• **Provided data**:

• • • •

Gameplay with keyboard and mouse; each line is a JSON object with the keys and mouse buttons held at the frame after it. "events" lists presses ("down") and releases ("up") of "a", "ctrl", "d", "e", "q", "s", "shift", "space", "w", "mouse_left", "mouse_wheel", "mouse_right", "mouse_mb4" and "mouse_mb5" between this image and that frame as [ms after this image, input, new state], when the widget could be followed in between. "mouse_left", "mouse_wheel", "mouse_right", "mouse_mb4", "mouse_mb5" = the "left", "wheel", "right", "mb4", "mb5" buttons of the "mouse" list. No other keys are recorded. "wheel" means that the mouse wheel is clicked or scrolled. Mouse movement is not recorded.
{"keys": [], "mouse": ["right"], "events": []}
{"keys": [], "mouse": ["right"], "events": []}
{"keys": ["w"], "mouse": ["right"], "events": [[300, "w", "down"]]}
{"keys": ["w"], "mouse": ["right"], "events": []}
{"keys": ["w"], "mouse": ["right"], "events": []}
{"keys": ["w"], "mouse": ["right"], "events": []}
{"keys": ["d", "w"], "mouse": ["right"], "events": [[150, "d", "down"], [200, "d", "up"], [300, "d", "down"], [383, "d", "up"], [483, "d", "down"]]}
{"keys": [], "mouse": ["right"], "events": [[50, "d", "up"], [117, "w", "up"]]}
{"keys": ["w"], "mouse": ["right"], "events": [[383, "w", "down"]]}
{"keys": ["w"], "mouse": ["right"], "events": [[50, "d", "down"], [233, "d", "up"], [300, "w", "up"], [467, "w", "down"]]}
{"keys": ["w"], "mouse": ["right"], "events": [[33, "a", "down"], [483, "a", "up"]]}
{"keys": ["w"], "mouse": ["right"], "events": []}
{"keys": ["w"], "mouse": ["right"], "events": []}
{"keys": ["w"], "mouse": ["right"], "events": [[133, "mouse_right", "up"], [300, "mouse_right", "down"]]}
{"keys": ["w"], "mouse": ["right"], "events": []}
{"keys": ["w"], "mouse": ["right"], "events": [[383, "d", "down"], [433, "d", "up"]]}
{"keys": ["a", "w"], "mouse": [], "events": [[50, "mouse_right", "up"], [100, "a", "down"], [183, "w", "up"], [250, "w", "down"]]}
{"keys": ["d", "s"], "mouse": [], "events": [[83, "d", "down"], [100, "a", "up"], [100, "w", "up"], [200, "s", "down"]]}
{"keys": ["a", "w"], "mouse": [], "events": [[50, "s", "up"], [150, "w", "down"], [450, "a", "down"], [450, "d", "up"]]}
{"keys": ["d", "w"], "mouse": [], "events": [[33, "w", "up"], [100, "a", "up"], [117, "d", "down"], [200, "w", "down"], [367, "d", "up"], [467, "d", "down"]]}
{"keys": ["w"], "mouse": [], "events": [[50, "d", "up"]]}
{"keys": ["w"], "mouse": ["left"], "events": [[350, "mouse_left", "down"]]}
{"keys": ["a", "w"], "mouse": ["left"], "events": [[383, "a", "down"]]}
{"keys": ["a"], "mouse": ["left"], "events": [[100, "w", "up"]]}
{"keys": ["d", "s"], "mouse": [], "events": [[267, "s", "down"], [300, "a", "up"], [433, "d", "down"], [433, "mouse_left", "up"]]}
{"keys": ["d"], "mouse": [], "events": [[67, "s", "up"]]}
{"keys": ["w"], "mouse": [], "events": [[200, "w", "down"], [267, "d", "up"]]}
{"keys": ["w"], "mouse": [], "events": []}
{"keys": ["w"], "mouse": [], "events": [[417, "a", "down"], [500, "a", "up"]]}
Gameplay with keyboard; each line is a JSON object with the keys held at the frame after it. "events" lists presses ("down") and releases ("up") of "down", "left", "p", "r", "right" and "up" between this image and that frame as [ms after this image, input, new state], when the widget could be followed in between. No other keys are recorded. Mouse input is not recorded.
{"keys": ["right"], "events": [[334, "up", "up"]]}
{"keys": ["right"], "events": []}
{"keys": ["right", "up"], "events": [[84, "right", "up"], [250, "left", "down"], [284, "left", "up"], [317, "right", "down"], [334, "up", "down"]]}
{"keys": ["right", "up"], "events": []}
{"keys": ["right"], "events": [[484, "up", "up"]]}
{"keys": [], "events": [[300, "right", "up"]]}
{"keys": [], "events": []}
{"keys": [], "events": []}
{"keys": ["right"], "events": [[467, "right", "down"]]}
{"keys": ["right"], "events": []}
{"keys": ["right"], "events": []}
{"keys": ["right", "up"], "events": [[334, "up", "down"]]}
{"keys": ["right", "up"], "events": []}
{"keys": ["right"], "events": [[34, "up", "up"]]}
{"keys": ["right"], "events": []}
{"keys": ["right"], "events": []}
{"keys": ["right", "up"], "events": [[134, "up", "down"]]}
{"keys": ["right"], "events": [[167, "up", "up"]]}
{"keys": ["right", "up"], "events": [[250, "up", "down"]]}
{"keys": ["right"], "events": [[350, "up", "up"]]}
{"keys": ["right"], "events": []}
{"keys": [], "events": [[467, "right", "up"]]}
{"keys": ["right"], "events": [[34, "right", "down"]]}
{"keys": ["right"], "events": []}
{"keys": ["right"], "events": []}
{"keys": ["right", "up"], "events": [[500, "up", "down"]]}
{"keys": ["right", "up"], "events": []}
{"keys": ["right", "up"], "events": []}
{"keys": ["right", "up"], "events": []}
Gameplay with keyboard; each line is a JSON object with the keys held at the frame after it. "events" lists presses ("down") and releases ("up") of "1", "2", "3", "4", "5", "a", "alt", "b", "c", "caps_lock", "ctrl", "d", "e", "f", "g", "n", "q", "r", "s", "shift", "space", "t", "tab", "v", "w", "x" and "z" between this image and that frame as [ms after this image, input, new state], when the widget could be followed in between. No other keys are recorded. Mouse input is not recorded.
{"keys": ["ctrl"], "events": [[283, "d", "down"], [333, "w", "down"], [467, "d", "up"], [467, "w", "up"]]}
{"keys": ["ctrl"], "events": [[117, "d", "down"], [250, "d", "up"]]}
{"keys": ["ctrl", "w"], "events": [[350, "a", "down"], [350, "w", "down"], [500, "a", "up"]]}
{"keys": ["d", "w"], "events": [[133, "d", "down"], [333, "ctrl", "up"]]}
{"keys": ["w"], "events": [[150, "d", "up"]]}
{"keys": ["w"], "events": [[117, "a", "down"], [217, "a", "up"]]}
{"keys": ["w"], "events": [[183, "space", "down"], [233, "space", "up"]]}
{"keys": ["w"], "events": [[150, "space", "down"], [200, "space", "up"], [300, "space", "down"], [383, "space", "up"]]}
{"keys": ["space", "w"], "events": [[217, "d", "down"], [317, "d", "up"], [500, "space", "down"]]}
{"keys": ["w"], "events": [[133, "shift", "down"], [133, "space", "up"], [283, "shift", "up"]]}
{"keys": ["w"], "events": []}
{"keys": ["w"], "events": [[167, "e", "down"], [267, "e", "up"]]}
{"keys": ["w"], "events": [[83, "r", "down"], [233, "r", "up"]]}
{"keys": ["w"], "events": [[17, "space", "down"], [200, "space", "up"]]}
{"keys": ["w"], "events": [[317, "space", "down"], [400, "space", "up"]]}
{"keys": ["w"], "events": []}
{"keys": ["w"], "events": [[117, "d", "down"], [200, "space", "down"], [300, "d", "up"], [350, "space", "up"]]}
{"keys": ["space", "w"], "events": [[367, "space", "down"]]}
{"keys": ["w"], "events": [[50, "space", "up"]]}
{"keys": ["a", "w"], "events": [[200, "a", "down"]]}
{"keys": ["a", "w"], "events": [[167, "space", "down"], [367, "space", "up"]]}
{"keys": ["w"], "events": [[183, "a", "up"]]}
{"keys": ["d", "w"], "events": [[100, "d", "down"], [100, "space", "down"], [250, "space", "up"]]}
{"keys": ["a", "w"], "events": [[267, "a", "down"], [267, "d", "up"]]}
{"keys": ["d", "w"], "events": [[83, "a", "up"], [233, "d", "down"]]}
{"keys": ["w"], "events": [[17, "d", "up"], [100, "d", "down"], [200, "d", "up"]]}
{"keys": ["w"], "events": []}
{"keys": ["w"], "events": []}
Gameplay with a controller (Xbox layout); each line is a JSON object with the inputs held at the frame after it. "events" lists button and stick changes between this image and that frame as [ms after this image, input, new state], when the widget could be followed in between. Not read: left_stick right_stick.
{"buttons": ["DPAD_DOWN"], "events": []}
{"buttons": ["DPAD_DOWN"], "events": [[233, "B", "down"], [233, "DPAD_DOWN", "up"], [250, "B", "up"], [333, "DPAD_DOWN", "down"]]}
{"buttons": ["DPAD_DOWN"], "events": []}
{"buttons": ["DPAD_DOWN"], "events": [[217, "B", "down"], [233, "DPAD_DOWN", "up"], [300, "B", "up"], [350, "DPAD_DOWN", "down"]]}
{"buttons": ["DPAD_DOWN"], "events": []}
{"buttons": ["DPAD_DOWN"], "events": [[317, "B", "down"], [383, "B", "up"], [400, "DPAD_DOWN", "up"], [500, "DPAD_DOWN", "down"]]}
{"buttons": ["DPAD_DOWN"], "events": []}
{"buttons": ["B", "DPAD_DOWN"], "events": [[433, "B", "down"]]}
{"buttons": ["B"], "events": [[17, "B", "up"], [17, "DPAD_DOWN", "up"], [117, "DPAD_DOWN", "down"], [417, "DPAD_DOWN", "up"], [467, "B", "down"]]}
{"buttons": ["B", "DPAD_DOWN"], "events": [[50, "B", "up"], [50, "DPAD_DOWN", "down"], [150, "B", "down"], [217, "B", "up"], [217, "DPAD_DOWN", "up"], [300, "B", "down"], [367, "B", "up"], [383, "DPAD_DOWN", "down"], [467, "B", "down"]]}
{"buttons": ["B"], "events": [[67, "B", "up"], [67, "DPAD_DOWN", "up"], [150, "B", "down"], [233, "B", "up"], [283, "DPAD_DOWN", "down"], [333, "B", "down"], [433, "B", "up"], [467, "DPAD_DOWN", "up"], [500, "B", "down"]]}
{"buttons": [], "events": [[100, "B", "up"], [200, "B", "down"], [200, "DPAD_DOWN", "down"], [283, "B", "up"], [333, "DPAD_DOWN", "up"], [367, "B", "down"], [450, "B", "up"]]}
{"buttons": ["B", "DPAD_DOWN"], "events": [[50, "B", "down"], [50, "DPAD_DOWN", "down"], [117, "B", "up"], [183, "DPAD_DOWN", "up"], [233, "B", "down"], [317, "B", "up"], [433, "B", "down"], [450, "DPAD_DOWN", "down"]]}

• • • •

• **Problem details**: Go through the data, and copy each line in which the word "shift" appears.

• **Solution**:
Gameplay with keyboard and mouse; each line is a JSON object with the keys and mouse buttons held at the frame after it. "events" lists presses ("down") and releases ("up") of "a", "ctrl", "d", "e", "q", "s", "shift", "space", "w", "mouse_left", "mouse_wheel", "mouse_right", "mouse_mb4" and "mouse_mb5" between this image and that frame as [ms after this image, input, new state], when the widget could be followed in between. "mouse_left", "mouse_wheel", "mouse_right", "mouse_mb4", "mouse_mb5" = the "left", "wheel", "right", "mb4", "mb5" buttons of the "mouse" list. No other keys are recorded. "wheel" means that the mouse wheel is clicked or scrolled. Mouse movement is not recorded.
Gameplay with keyboard; each line is a JSON object with the keys held at the frame after it. "events" lists presses ("down") and releases ("up") of "1", "2", "3", "4", "5", "a", "alt", "b", "c", "caps_lock", "ctrl", "d", "e", "f", "g", "n", "q", "r", "s", "shift", "space", "t", "tab", "v", "w", "x" and "z" between this image and that frame as [ms after this image, input, new state], when the widget could be followed in between. No other keys are recorded. Mouse input is not recorded.
{"keys": ["w"], "events": [[133, "shift", "down"], [133, "space", "up"], [283, "shift", "up"]]}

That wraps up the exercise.